Dans la Sarthe, au moins, ils ont le sens des affaires. Ca c'est la réalité Fillon..« Au terme d’une campagne médiatique et politique d’une violence inouïe, j’ai choisi de m’adresser directement à vous pour vous dire ma vérité », a t'il martelé!


Mais pour la violence subit par un candidat à la présidentielle vivant dans un manoir aux frais de la princesse, peut être faudrait il la comparer à celle subit par celui qui perd son emploi, celui à qui on saisi la voiture et les meubles, celui qui à son chèque de courses de 50 euros rejeté par la banque, celui qui se contentera du smic toute sa vie, la mamie avec une toute petite retraite, le chef d'entreprise à qui on prend la maison, ou tout simplement celui qui ne peut pas donner un peu d'argent de poche à ses enfants.


Ca c'est une autre réalité, c'est la souffrance de ceux qui n'auront jamais la chance de disposer d'une tribune médiatique pour exposer leur souffrance, et qui continueront d'hurler dans un océan froid et obscur.

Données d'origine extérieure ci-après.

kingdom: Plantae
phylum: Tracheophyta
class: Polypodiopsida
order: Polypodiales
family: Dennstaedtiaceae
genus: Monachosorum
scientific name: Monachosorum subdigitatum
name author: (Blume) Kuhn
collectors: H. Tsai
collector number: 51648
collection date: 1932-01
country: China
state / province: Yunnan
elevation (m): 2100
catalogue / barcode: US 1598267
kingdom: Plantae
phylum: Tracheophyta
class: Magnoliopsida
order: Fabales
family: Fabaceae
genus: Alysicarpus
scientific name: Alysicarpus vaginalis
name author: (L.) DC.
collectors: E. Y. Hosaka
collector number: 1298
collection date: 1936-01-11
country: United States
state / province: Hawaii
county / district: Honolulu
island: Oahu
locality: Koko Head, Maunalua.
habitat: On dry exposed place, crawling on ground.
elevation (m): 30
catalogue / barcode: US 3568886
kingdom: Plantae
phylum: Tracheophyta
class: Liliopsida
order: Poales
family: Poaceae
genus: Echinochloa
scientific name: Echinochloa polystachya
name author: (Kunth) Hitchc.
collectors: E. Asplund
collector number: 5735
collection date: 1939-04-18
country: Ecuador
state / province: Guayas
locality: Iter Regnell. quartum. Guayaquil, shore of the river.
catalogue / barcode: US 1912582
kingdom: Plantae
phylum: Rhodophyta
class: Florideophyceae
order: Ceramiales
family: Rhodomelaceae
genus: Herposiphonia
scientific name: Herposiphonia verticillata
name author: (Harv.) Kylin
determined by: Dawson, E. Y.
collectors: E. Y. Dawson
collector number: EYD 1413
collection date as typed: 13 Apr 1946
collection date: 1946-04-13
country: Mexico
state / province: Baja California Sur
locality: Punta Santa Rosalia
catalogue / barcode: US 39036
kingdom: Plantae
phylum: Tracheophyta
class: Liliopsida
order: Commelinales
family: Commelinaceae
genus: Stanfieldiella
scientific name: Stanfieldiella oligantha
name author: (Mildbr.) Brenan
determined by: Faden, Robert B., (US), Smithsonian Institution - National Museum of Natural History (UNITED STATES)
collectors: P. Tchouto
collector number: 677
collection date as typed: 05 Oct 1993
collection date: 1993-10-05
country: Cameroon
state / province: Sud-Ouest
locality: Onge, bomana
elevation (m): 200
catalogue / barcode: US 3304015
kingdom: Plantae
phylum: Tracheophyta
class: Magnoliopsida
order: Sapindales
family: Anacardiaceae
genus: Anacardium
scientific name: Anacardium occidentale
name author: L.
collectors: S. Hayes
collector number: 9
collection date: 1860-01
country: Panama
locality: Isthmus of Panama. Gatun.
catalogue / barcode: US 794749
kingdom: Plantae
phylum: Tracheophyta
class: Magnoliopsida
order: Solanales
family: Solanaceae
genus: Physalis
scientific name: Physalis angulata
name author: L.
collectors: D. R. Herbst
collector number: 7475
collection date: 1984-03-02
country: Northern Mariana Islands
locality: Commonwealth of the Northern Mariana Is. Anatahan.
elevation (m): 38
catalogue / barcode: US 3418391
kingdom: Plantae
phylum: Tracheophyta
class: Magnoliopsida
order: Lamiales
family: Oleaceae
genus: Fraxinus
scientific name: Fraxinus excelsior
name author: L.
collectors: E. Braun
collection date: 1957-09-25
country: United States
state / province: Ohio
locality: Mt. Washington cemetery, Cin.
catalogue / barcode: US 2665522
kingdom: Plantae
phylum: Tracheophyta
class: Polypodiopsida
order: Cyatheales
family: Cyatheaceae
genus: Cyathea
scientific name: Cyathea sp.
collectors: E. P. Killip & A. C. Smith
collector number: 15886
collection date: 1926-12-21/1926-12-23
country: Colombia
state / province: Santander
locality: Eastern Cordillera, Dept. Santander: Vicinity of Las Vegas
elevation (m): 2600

On se croirait presque revenu le 2 juillet 1816, il y a 200 ans, quand la frégate "La Méduse", menée par un commandant royaliste incompétent s'échoue au large de la Mauritanie. Faute de canots en nombre suffisant, seuls les nobles embarquent. Pour les 150 malchanceux restants, il faudra se contenter d'un radeau, construit à la hâte.


Comme aujourd'hui, il y avait de tout, des mourants, des résignés, ceux qui y croient encore... et au sommet de la toile un esclave noir, c'est lui le vrai héros (peut être d'ailleurs était il homo ou musulman, qui sait ? Mais tout le monde s'en foutait).


Le message politique délivré par Géricault reste d'une étonnante fraîcheur. Et si le salut venait du bas?


Aujourd'hui encore il y a ceux qui se battent pour sauver quelque chose, les artisans, les petits commerçants, les gérants de TPE et PME. C'est souvent toute la famille qui souffre et qui contribue à l'effort avec une seule devise, « un pour tous, ou tous pour un »...ce qui signifie souvent 4 qui bossent pour 1 seul salaire.